Hervé Le Corre commence en évoquant le poids de la recherche, assez lourd, notamment quand il s’agit d’une période peu connue comme la Commune, peu étudiée dans les classes. Il s’est plongé dans des livres d’Histoire et a aimé lire les points de vue des historiens, dont le travail n’est jamais neutre. Ils laissent transparaître un point de vue sur le travail du petit peuple, et la question politique soulevée par l’oeuvre et les prolongements de la Commune.
Pour ce roman, l’auteur a suivi un récit chronologique, les dix derniers jours de la Commune « dans le chaos de la guerre civile ». Le plus beau, pour lui, a été de se perdre dans les rues de Paris. « Ça a provoqué une espèce de rêverie. J’étais dedans. La carte plane prenait du relief, du volume. Je voyais des rues. C’était quelque chose de très enfantin. J’étais dans une demande de découverte et d’exploration. »
Après le travail de recherche vient le temps de l’écriture. Pour Hervé Le Corre le roman c’est « lancer les personnages dans l’action et oublier le poids de la documentation. » Les héros savent que l’histoire va mal finir mais ils continuent de se battre, même si c’est foutu. Ils veulent dépasser leur vie pour faire quelque chose de plus grand. Cet aspect, cette question politique intéressait l’auteur : « comment malgré les conditions difficiles, quand ça ne bouge pas, quand la force collective n’est pas là, on continue d’oeuvrer et de militer ? ». Bien sûr, un certain parallèle se fait avec l’actualité des dernières semaines en France.
« Je voulais raconter une histoire de guerre civile », continue Hervé Le Corre. Il évoque la questions des femmes pendant la Commune, leur rôle et le peu de choses qu’elles ont réussi à accomplir en si peu de temps. Ses recherches l’ont aussi amené à se pencher sur la question policière pendant la Commune, avec le personnage qui devient policier et y prend goût car il pratique le métier « comme un service public, ce qu’il devrait être. »
« de la fiction à tir tendu, comme les grenades lacrymo et les flashball, de la fiction haute densité. »
Quels sont les enseignements de la Commune ? l’interroge Coralie, la libraire. « Je crois que le modèle est un peu mort, et je le dis la mort dans l’âme.

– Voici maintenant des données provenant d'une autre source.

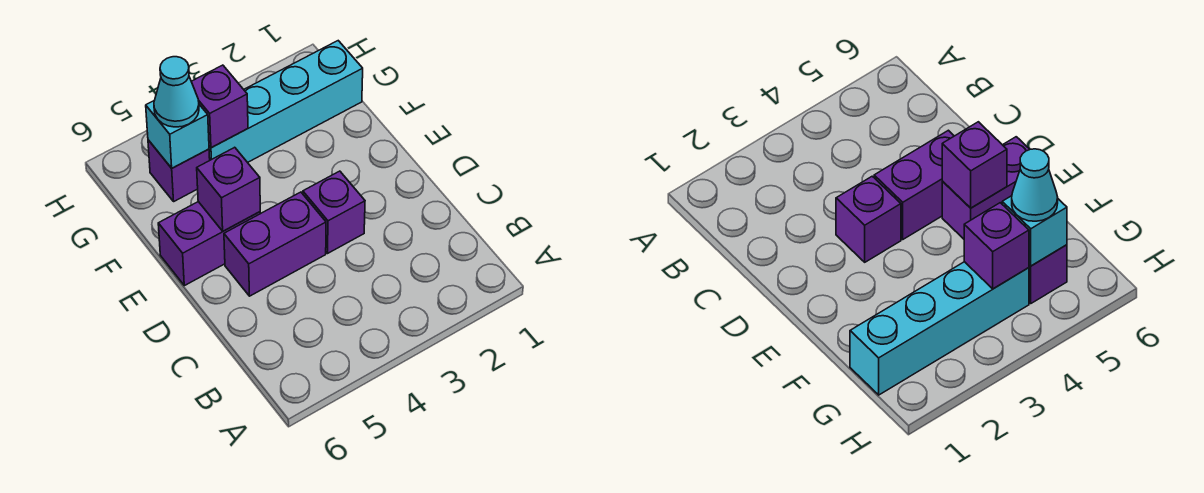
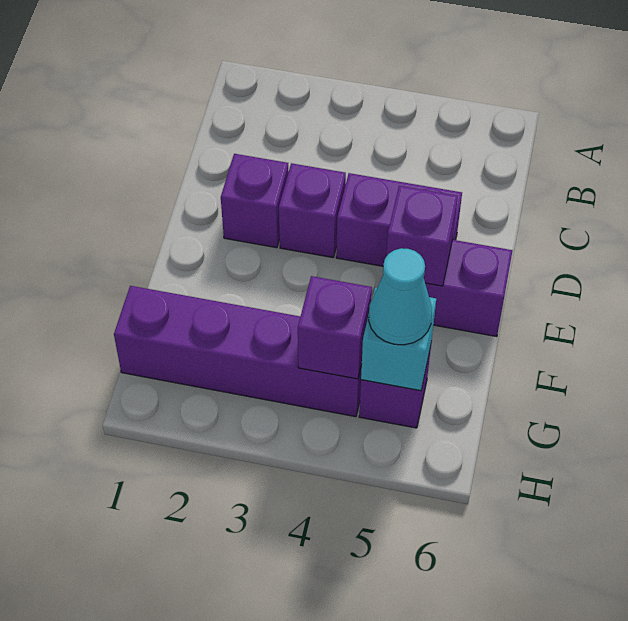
none -> purple brick D2 level 1
cyan brick G1:G4 level 1 -> purple brick G1:G4 level 1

Ça a été un mythe. On peut considérer qu’on était près de l’aboutissement. La cité idéale était prête de se mettre en application. Et ce n’était pas le bordel ! Il y avait des élections, c’était loin d’être le chaos. Les rues de Paris n’ont jamais été aussi sûres. C’était festif, il y avait de la musique, la liberté. Tous les historiens le disent. Ce sont cinq à six semaines d’enthousiasme. » La discussion s’engage sur les suites, le mouvement ouvrier, Marx et les révolutions suivantes, Bakounine et l’héritage de la Commune.
Hervé Le Corre confie ensuite son admiration pour Vuillard, son coup de coeur pour le roman d’Ivy Pochoda Route 62 qu’il est en train de lire, la nécessité d’être humble dans son ambition d’auteur, sa préférence pour les pavés de la ville comme décor pour ses histoires, son attachement viscéral au roman noir : « de la fiction à tir tendu, comme les grenades lacrymo et les flashball, de la fiction haute densité. »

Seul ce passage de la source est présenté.